━━ Provided data ━━
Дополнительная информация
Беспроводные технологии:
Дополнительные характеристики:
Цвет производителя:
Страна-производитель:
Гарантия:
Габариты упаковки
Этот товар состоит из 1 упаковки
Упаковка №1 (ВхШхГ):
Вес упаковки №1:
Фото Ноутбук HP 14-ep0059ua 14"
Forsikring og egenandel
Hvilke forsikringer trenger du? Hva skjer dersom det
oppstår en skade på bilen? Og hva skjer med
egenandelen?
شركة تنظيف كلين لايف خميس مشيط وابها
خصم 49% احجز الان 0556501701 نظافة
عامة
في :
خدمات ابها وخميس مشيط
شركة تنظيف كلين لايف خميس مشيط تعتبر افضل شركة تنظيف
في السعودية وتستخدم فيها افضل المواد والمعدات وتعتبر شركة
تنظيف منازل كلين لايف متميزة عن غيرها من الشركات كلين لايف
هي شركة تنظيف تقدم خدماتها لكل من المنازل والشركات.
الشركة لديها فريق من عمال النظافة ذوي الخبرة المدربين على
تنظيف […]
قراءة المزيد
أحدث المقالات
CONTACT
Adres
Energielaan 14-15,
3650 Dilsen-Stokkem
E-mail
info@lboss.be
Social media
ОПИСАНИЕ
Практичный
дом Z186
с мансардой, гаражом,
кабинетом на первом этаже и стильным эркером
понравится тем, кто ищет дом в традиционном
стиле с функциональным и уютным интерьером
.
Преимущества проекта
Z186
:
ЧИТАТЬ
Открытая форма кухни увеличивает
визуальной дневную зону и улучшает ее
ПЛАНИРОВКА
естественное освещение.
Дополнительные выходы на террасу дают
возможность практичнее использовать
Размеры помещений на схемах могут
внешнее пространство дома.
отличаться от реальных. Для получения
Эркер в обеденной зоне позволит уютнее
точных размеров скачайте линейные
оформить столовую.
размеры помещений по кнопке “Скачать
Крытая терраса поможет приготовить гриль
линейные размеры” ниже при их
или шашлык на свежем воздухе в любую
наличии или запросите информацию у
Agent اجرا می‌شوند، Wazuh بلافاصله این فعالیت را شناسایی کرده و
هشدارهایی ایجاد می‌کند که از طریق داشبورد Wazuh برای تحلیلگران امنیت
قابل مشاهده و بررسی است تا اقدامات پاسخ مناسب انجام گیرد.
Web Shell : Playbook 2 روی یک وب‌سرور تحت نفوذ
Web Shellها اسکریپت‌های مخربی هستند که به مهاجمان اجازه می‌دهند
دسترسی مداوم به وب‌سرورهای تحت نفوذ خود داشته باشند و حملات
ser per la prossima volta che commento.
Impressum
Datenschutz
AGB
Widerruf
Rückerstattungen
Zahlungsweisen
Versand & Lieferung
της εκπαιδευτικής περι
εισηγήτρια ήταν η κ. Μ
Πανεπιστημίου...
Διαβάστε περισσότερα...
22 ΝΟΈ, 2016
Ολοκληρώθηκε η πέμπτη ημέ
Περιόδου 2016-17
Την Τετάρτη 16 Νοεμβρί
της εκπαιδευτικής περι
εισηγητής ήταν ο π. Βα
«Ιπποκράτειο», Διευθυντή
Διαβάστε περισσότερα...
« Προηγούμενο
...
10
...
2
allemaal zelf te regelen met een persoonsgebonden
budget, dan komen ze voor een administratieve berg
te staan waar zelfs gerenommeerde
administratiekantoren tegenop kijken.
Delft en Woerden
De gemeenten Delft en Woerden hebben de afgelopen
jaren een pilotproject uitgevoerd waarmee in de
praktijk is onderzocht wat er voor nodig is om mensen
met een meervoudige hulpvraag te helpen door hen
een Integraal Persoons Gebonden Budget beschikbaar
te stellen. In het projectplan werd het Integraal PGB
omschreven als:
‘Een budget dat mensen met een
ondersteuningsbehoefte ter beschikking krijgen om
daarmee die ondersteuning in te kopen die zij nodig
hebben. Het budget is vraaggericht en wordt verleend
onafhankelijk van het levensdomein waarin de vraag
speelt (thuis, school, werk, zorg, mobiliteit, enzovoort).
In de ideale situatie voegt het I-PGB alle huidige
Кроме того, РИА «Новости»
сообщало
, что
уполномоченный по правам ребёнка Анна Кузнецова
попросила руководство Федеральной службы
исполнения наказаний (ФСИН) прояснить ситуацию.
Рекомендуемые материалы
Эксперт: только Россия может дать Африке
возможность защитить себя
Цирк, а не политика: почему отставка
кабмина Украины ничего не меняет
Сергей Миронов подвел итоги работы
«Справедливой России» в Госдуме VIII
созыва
━━━
• [What you should do]:
Set down, unchanged, only those lines above that fall between the line with "Social media" and the line with "jaren een pilotproject", the two end lines included.

• [Result of this task]:
Social media
ОПИСАНИЕ
Практичный
дом Z186
с мансардой, гаражом,
кабинетом на первом этаже и стильным эркером
понравится тем, кто ищет дом в традиционном
стиле с функциональным и уютным интерьером
.
Преимущества проекта
Z186
:
ЧИТАТЬ
Открытая форма кухни увеличивает
визуальной дневную зону и улучшает ее
ПЛАНИРОВКА
естественное освещение.
Дополнительные выходы на террасу дают
возможность практичнее использовать
Размеры помещений на схемах могут
внешнее пространство дома.
отличаться от реальных. Для получения
Эркер в обеденной зоне позволит уютнее
точных размеров скачайте линейные
оформить столовую.
размеры помещений по кнопке “Скачать
Крытая терраса поможет приготовить гриль
линейные размеры” ниже при их
или шашлык на свежем воздухе в любую
наличии или запросите информацию у
Agent اجرا می‌شوند، Wazuh بلافاصله این فعالیت را شناسایی کرده و
هشدارهایی ایجاد می‌کند که از طریق داشبورد Wazuh برای تحلیلگران امنیت
قابل مشاهده و بررسی است تا اقدامات پاسخ مناسب انجام گیرد.
Web Shell : Playbook 2 روی یک وب‌سرور تحت نفوذ
Web Shellها اسکریپت‌های مخربی هستند که به مهاجمان اجازه می‌دهند
دسترسی مداوم به وب‌سرورهای تحت نفوذ خود داشته باشند و حملات
ser per la prossima volta che commento.
Impressum
Datenschutz
AGB
Widerruf
Rückerstattungen
Zahlungsweisen
Versand & Lieferung
της εκπαιδευτικής περι
εισηγήτρια ήταν η κ. Μ
Πανεπιστημίου...
Διαβάστε περισσότερα...
22 ΝΟΈ, 2016
Ολοκληρώθηκε η πέμπτη ημέ
Περιόδου 2016-17
Την Τετάρτη 16 Νοεμβρί
της εκπαιδευτικής περι
εισηγητής ήταν ο π. Βα
«Ιπποκράτειο», Διευθυντή
Διαβάστε περισσότερα...
« Προηγούμενο
...
10
...
2
allemaal zelf te regelen met een persoonsgebonden
budget, dan komen ze voor een administratieve berg
te staan waar zelfs gerenommeerde
administratiekantoren tegenop kijken.
Delft en Woerden
De gemeenten Delft en Woerden hebben de afgelopen
jaren een pilotproject uitgevoerd waarmee in de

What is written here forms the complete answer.